### RECORDS FOR THIS EXERCISE

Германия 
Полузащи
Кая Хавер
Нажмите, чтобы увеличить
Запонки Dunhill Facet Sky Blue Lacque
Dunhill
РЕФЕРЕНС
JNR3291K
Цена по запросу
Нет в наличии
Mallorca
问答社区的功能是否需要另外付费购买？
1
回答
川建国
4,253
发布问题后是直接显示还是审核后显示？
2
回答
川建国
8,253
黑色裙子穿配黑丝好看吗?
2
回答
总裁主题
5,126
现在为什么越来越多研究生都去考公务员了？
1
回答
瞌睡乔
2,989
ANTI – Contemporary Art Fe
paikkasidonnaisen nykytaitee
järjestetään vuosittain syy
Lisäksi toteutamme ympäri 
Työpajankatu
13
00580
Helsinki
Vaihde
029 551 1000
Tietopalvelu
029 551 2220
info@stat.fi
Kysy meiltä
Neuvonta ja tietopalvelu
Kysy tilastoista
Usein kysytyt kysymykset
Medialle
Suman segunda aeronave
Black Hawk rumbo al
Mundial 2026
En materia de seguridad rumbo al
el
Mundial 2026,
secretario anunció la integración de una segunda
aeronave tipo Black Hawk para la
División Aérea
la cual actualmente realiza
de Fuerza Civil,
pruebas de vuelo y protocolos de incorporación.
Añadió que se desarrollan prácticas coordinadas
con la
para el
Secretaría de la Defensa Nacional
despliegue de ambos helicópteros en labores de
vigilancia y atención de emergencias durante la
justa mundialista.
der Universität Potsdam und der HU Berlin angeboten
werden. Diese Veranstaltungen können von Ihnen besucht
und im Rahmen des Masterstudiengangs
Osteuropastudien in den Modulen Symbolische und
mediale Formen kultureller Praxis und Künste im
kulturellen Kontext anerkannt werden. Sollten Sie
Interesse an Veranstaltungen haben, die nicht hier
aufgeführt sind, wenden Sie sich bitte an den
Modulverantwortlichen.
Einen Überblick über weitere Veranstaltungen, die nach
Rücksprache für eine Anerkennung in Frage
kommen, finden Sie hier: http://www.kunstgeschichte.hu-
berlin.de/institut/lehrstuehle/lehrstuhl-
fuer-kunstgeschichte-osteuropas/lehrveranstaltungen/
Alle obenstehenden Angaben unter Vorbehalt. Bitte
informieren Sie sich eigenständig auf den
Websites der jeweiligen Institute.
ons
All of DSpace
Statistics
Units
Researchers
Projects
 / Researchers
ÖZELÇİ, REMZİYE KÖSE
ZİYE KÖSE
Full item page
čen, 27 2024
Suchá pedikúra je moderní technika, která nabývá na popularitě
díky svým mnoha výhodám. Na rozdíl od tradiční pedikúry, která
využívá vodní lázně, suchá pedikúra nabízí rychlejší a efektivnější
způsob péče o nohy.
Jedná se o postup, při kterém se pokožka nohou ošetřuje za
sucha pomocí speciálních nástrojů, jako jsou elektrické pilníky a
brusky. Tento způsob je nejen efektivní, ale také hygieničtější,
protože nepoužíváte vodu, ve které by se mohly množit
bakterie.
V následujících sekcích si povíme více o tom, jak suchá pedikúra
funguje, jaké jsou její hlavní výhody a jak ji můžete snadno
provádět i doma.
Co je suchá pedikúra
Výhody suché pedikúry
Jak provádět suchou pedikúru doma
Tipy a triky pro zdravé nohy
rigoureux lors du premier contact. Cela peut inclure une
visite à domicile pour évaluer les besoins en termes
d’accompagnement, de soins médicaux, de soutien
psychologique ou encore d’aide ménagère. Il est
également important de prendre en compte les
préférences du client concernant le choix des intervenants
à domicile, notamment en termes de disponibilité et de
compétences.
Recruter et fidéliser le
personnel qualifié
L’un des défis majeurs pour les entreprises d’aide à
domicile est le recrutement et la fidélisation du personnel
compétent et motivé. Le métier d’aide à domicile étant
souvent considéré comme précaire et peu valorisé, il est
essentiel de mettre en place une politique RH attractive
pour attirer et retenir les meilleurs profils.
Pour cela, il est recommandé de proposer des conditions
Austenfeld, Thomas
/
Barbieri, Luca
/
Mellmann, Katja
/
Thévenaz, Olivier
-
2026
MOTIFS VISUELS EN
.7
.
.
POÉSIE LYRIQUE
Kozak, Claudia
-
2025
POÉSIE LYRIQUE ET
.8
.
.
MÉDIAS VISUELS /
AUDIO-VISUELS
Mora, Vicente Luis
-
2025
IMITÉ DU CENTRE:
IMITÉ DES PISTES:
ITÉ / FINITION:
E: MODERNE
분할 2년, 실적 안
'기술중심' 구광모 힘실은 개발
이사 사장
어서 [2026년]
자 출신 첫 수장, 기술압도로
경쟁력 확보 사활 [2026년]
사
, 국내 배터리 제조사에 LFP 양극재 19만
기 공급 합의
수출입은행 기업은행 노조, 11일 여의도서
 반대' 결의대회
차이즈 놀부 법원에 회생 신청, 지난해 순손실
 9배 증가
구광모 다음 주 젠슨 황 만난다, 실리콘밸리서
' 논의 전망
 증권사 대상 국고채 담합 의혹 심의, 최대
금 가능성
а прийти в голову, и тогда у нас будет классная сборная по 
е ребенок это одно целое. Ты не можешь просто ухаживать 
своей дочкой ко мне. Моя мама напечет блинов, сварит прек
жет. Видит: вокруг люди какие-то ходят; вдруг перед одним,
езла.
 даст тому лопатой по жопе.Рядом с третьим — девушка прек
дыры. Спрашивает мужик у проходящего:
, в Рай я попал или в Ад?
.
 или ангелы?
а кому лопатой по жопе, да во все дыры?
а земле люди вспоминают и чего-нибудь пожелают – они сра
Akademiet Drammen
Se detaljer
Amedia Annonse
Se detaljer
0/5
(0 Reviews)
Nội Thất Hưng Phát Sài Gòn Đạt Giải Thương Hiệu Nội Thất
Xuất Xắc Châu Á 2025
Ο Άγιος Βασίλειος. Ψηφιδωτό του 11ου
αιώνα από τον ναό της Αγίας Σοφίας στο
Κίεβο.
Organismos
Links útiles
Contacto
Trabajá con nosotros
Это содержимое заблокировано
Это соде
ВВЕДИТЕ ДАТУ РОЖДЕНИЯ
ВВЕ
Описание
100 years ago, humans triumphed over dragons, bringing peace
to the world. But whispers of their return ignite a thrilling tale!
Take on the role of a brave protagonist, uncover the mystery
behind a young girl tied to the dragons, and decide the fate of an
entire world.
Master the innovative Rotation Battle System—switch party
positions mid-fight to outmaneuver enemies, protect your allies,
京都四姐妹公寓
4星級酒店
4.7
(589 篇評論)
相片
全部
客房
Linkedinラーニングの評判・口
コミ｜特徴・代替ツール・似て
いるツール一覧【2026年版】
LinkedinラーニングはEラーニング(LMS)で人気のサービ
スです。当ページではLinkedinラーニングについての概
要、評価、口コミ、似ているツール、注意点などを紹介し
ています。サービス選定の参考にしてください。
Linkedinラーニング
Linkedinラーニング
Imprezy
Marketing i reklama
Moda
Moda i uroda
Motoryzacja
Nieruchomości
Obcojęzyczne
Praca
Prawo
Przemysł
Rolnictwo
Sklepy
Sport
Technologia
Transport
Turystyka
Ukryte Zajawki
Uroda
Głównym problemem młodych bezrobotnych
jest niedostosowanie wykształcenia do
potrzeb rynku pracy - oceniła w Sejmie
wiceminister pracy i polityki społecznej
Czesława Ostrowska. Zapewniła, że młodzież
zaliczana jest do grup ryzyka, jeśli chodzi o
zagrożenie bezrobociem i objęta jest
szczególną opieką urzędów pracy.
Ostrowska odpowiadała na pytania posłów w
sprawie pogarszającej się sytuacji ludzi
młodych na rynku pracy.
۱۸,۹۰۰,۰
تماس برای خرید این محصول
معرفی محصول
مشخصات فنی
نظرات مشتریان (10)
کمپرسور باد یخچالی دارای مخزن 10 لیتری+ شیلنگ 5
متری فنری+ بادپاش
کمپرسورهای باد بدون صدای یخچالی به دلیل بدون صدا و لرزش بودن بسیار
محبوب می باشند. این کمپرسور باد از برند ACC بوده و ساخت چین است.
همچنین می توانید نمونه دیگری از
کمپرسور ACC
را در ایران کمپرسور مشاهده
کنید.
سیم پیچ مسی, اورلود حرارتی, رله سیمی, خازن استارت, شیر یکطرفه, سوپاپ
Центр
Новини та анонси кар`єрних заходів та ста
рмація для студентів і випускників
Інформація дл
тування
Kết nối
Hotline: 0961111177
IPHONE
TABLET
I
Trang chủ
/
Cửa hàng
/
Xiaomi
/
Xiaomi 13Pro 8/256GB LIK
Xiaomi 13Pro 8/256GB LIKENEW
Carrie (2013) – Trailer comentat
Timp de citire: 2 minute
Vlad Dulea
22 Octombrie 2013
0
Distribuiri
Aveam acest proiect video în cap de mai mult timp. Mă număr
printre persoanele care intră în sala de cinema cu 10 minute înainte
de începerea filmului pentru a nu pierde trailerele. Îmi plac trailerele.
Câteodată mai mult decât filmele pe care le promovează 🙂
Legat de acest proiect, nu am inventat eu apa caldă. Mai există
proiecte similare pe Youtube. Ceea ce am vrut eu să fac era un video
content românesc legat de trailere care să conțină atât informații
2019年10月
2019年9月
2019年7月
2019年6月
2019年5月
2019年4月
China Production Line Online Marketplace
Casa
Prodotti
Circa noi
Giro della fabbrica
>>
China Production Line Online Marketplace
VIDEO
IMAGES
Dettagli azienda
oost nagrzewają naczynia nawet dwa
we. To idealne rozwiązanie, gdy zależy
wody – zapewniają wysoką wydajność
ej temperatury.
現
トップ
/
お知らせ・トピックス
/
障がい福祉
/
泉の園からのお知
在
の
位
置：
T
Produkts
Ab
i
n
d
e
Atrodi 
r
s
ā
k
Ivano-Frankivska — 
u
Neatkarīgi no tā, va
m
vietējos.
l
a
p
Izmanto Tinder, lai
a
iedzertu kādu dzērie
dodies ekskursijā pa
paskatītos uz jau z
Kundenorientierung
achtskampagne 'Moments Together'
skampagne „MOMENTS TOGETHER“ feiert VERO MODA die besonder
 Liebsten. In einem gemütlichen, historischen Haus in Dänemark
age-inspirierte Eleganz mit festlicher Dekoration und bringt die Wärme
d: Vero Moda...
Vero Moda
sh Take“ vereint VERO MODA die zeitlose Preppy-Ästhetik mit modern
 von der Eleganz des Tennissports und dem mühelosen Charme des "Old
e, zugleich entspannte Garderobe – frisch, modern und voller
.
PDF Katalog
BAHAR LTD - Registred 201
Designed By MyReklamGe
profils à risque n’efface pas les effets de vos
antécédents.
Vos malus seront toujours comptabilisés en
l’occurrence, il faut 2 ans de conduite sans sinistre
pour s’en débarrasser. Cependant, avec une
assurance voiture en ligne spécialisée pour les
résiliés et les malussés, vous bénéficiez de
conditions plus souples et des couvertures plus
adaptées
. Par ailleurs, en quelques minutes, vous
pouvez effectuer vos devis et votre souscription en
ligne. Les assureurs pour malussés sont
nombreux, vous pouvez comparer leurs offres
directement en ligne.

### REQUIRED WORK
From the entries above, work out how many lines include "прек"; the number is the only answer wanted.

### YOUR RESPONSE
2